Lertrit P, Noer A S, Jean-Francois M J, Kapsa R, Dennett X, Thyagarajan D, Lethlean K, Byrne E, Marzuki S
Department of Biochemistry, Monash University, Clayton, Victoria, Australia.
Am J Hum Genet. 1992 Sep;51(3):457-68.
The molecular lesions in two patients exhibiting classical clinical manifestations of MELAS (mitochondrial encephalopathy, lactic acidosis, and strokelike episodes) syndrome have been investigated. A recently reported disease-related A----G base substitution at nt 3243 of the mtDNA, in the DHU loop of tRNA(Leu), was detected by restriction-enzyme analysis of the relevant PCR-amplified segment of the mtDNA of one patient but was not observed, by either restriction-enzyme analysis or nucleotide sequencing, in the other. To define the molecular lesion in the patient who does not have the A----G base substitution at nt 3243, the total mitochondrial genome of the patient has been sequenced. An A----G base substitution at nt 11084, leading to a Thr-to-Ala amino acid replacement in the ND4 subunit of the respiratory complex I, is suggested to be a disease-related mutation.

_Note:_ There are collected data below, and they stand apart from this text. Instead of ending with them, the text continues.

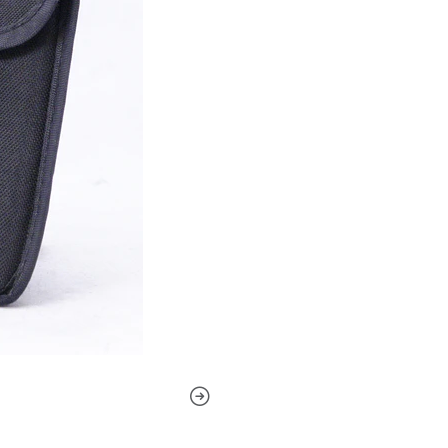
IRND es ideal para cámaras 
posteriormente, una mayor s
utiliza un filtro de densida
sensibilidad a la luz que of
infrarrojos se vuelven más e
control IR comparable para e
sin dejar de mantener los be
neutra.
Tecnología de filtro ganado
Combina el filtro ND con el f
Vidrio blanco de agua
Elimina las imágenes demasi
Exposición de los saldos
Controla la profundidad de
Permite velocidades de obtu
borrosos.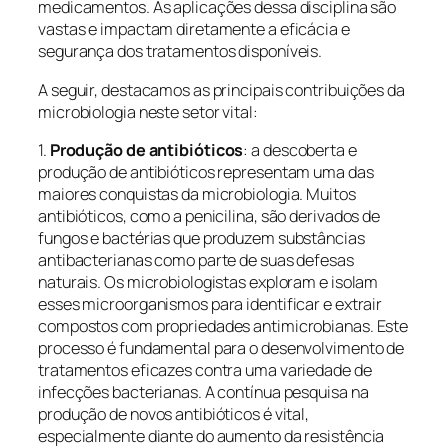
medicamentos. As aplicações dessa disciplina são
vastas e impactam diretamente a eficácia e
segurança dos tratamentos disponíveis.
A seguir, destacamos as principais contribuições da
microbiologia neste setor vital:
1.
Produção de antibióticos
: a descoberta e
produção de antibióticos representam uma das
maiores conquistas da microbiologia. Muitos
antibióticos, como a penicilina, são derivados de
fungos e bactérias que produzem substâncias
antibacterianas como parte de suas defesas
naturais. Os microbiologistas exploram e isolam
esses microorganismos para identificar e extrair
compostos com propriedades antimicrobianas. Este
processo é fundamental para o desenvolvimento de
tratamentos eficazes contra uma variedade de
infecções bacterianas. A contínua pesquisa na
produção de novos antibióticos é vital,
especialmente diante do aumento da resistência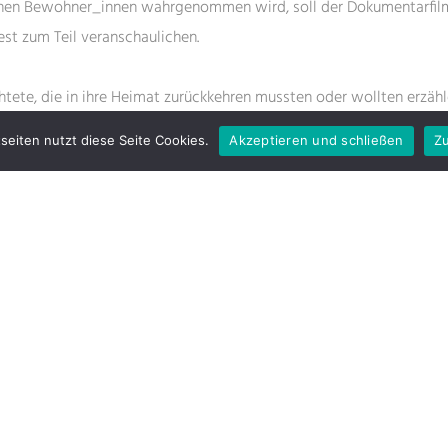
inen Bewohner_innen wahrgenommen wird, soll der Dokumentarfil
st zum Teil veranschaulichen.
htete, die in ihre Heimat zurückkehren mussten oder wollten erzähl
Sie berichten von Abschiebungen aus Deutschland, Flucht vor den T
seiten nutzt diese Seite Cookies.
Akzeptieren und schließen
Zu
Traum, sich in der Heimat eine Zukunft aufbauen zu können. Jede 
ne individuelle Perspektive und Situation, wie auch Mirco Günther
rlich sind diese Fälle nicht repräsentativ“. Vielmehr soll der Film eine
uf die Thematik bieten.”
ge Bericht ist auf der
Seite
der Stiftung abrufbar.
ERSTATTUNG
DÜSSELDORF
FES
FILM
FILMV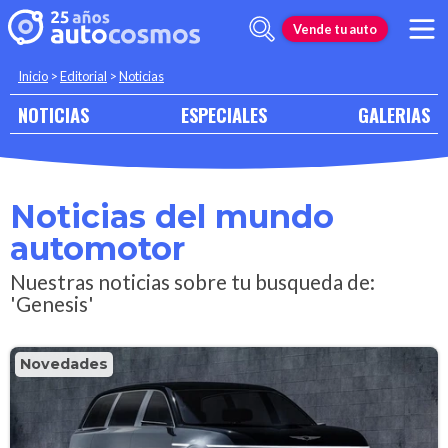
Vende tu auto
Inicio
>
Editorial
>
Noticias
NOTICIAS
ESPECIALES
GALERIAS
Noticias del mundo
automotor
Nuestras noticias sobre tu busqueda de:
'Genesis'
Novedades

对两名表现出线粒体脑肌病伴乳酸血症和卒中样发作(MELAS)综合征典型临床表现的患者的分子病变进行了研究。通过对一名患者线粒体DNA(mtDNA)相关PCR扩增片段的限制性酶切分析,检测到了最近报道的位于tRNA(Leu)的DHU环中mtDNA第3243位核苷酸的A→G碱基替换,但通过限制性酶切分析或核苷酸测序,在另一名患者中均未观察到该替换。为了确定在第3243位核苷酸处没有A→G碱基替换的患者的分子病变,对该患者的整个线粒体基因组进行了测序。第11084位核苷酸的A→G碱基替换导致呼吸复合体I的ND4亚基中苏氨酸被丙氨酸取代,提示这是一种与疾病相关的突变。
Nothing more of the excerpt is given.